Paul McCartney wirkt immer noch wie ein Junge, der einfach Spaß an der Musik hat, wenn er die alten Beatles-Klassiker intoniert. Doch auch für eines der größten Phänomene der Popmusik gilt: Obladi, Oblada, Life Goes On -* Sir Paul wird am Montag (18. Juni) 70 Jahre alt.* Gefeiert wird der «runde» Geburtstag aber nur im engsten Familienkreis, schrieb der «Daily Telegraph». «Ich mag keine großen Partys», sagte McCartney.

Er war Bassist und Vordenker der Beatles - und emanzipierte sich von der erfolgreichsten Musikformation aller Zeiten.
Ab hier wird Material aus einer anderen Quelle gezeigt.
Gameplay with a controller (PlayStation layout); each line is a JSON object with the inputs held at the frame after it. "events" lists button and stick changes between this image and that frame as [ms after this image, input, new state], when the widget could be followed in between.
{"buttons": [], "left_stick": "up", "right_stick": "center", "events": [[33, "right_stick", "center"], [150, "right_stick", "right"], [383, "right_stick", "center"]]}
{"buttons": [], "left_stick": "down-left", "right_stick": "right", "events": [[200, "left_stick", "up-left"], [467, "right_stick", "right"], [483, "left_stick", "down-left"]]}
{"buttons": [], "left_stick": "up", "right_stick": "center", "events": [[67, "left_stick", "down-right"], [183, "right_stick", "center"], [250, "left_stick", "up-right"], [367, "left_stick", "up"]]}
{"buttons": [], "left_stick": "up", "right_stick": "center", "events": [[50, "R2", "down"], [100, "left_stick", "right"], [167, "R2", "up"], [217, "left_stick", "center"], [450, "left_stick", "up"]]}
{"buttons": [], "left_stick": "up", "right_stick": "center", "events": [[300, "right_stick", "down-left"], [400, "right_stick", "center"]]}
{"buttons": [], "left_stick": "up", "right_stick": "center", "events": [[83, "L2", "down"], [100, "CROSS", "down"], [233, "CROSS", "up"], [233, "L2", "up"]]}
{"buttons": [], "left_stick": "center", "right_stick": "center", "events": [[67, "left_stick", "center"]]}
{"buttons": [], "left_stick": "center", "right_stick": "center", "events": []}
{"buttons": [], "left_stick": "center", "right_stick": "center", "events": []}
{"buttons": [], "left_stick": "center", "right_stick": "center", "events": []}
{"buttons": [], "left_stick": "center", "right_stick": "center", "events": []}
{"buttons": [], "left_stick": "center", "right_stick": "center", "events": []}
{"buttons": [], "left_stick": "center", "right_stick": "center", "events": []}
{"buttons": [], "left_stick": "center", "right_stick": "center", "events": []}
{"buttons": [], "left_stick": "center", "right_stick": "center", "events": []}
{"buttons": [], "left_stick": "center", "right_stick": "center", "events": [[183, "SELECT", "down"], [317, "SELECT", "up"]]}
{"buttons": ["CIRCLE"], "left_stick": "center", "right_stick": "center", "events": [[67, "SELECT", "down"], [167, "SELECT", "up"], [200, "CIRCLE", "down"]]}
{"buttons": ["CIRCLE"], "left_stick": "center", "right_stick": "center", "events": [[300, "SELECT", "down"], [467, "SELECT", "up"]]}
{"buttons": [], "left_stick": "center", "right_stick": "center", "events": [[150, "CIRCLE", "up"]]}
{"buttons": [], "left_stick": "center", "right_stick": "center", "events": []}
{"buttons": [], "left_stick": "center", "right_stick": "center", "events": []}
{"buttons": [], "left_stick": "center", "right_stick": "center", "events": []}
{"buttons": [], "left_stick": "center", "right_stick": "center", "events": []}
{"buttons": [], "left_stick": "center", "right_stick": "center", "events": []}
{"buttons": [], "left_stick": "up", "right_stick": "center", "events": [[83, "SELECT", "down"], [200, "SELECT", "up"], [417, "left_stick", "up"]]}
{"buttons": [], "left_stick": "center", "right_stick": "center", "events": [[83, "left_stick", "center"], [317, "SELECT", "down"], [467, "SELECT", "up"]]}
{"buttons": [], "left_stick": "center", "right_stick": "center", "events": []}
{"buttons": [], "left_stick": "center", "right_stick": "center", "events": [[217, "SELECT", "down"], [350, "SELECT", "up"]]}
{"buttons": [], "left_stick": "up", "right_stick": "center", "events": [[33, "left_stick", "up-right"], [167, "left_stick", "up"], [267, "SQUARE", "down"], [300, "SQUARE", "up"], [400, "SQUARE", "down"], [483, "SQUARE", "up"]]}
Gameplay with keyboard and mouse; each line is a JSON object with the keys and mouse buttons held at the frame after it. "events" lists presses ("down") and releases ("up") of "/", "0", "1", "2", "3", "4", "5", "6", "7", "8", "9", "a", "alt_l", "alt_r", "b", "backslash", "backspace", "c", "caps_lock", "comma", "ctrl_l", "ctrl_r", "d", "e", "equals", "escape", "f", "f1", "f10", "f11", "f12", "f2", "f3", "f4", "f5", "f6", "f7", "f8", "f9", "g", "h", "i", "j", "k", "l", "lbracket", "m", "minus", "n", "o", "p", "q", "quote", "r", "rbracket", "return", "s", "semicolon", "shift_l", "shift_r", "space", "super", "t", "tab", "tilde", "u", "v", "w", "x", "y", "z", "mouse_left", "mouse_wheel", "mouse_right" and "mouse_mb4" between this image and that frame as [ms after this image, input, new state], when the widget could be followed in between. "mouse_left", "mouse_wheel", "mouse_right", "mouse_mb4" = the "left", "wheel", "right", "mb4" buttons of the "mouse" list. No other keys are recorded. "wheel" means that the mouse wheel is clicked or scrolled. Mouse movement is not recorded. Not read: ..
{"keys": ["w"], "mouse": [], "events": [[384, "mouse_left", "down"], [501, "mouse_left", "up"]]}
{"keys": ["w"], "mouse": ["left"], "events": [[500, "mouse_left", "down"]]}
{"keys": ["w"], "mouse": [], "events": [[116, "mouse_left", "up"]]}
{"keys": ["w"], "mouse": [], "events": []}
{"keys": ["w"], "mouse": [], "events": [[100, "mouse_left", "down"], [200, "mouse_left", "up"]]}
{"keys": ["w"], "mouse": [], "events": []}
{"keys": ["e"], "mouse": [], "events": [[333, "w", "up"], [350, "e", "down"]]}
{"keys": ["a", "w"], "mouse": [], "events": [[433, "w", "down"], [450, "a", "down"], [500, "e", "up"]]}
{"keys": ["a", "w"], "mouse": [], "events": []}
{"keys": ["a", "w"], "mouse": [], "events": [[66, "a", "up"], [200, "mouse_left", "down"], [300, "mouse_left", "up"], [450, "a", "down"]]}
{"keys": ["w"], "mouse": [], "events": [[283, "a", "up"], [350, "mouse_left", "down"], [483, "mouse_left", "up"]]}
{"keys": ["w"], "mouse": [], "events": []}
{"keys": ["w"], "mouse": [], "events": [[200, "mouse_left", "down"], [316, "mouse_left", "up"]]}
Mädchenschwarm und Partyhengst, Vegetarier und Drogenkonsument, Familienvater und Buchautor, Tierschützer und Ritter Ihrer Majestät: Paul McCartney hat in 70 Jahren die Klaviatur des Lebens rauf und runter gespielt.

Alles begann am 6. Juli 1957 in Liverpool. Damals traf Paul McCartney einen gewissen John Lennon. Als sich die beiden Jungs unterhielten, kamen sie auf die Musik zu sprechen. McCartney stieg bei Lennons Schülerband «The Quarry Men» ein. «Er sah aus wie Elvis, ich mochte ihn», sagte John Lennon einmal rückblickend. Beide hatten früh ihre Mütter verloren - das verband.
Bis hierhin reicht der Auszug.